[Testo di partenza]
■ ■ ■

Arte, memoria e potere: Xochitl Gonzalez torna in libreria con “Anita de Monte ride per ultima”

LibriGiugno 23, 2026

Dopo il successo di Olga muore sognando, Xochitl Gonzalez torna in libreria con Anita de Monte ride per ultima, romanzo pubblicato in Italia da Fazi Editore nella traduzione di Giuseppina Oneto. Un libro che intreccia mistero, critica sociale e riflessione sul mondo dell’arte contemporanea.

La storia si apre nella New York del 1985. Anita de Monte, giovane artista cubana in piena ascesa, è ormai entrata nei circuiti più prestigiosi dell’arte americana. Le sue opere stanno per essere esposte al Metropolitan Museum e la sua carriera sembra destinata a una crescita continua. Accanto a lei c’è il marito Jack Martin, celebre scultore e figura influente dell’establishment culturale. Una notte, però, Anita muore precipitando da una finestra. La notizia occupa per qualche tempo le cronache mondane e culturali, prima di essere lentamente dimenticata.

■ ■ ■

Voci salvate
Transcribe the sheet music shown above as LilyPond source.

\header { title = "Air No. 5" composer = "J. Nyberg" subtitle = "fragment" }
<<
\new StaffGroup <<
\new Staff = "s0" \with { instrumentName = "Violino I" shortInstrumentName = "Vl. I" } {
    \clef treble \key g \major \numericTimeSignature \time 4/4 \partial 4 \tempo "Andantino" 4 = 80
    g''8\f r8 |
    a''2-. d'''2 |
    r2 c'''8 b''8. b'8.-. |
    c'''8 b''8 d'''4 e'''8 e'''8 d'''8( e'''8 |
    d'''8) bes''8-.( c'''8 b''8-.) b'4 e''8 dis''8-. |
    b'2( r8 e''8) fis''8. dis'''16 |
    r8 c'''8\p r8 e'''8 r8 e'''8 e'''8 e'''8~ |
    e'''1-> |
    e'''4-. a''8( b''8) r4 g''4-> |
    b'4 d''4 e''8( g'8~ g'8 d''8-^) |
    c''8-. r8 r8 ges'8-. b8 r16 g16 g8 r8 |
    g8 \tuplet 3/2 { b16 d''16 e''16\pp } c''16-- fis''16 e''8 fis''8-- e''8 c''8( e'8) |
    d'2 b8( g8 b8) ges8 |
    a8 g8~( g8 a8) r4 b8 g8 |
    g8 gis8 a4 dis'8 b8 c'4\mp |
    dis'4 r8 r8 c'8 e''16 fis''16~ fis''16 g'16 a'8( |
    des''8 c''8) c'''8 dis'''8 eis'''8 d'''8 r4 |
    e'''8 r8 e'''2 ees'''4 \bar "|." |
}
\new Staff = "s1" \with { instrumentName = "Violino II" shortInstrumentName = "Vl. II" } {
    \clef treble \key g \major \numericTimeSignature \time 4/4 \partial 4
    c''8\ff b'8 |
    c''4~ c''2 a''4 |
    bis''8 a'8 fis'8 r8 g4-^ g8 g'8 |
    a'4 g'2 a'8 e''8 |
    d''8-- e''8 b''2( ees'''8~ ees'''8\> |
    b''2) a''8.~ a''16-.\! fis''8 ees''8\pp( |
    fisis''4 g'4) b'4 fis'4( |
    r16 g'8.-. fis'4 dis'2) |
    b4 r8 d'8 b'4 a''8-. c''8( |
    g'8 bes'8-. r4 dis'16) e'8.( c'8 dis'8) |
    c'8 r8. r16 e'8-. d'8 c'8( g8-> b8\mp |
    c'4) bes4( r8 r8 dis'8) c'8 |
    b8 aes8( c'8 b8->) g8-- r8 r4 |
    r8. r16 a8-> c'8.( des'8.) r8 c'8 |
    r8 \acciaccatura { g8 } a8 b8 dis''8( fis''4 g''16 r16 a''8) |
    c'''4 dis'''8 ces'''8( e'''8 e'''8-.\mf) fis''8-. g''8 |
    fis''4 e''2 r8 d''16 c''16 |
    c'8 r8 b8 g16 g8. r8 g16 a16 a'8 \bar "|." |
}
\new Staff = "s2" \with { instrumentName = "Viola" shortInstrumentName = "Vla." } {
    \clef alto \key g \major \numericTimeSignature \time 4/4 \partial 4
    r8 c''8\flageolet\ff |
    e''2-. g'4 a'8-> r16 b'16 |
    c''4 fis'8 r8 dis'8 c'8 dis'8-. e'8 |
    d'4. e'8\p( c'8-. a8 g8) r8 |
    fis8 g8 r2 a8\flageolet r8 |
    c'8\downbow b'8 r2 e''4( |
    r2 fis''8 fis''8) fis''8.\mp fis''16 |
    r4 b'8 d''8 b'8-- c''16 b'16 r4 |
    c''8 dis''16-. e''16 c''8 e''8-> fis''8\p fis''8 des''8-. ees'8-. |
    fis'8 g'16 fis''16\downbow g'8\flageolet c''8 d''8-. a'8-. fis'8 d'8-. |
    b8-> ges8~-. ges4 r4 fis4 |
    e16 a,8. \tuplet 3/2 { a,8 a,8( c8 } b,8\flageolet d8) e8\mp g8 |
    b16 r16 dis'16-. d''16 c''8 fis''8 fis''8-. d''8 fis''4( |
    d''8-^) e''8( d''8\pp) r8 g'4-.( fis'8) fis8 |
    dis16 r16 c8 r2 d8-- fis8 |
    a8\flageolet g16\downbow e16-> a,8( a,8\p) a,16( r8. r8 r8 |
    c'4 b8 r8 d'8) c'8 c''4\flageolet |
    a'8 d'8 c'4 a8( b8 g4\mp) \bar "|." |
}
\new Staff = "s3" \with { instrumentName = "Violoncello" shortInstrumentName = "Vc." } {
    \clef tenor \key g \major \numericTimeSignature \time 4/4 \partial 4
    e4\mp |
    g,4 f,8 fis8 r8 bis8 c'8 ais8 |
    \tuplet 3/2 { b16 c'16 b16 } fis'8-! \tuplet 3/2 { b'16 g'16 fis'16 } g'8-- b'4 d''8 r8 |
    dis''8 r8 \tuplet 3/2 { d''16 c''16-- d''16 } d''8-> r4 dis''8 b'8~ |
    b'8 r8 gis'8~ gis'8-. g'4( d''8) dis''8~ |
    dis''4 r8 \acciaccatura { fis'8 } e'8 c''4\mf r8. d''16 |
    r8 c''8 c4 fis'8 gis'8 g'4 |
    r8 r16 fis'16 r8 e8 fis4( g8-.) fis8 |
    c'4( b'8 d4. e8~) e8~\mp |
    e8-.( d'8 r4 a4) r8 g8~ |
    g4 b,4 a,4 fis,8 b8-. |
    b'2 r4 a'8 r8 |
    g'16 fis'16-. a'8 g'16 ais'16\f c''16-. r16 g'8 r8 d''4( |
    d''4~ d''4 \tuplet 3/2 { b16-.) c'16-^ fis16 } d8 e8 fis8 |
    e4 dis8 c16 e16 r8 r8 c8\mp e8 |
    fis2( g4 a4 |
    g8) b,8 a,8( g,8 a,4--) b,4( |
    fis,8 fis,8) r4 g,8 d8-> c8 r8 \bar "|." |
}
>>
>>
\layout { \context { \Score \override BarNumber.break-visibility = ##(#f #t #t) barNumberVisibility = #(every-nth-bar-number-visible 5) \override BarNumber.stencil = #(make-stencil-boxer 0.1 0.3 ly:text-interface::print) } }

■ ■ ■

[Consegna] Ricopia il passo dell'articolo sul romanzo che comincia con le parole "Arte, memoria e" e si chiude con le parole "mondo dell’arte contemporanea.". Le voci fornite non servono per lo svolgimento.

[Spazio risposta]
Arte, memoria e potere: Xochitl Gonzalez torna in libreria con “Anita de Monte ride per ultima”

LibriGiugno 23, 2026

Dopo il successo di Olga muore sognando, Xochitl Gonzalez torna in libreria con Anita de Monte ride per ultima, romanzo pubblicato in Italia da Fazi Editore nella traduzione di Giuseppina Oneto. Un libro che intreccia mistero, critica sociale e riflessione sul mondo dell’arte contemporanea.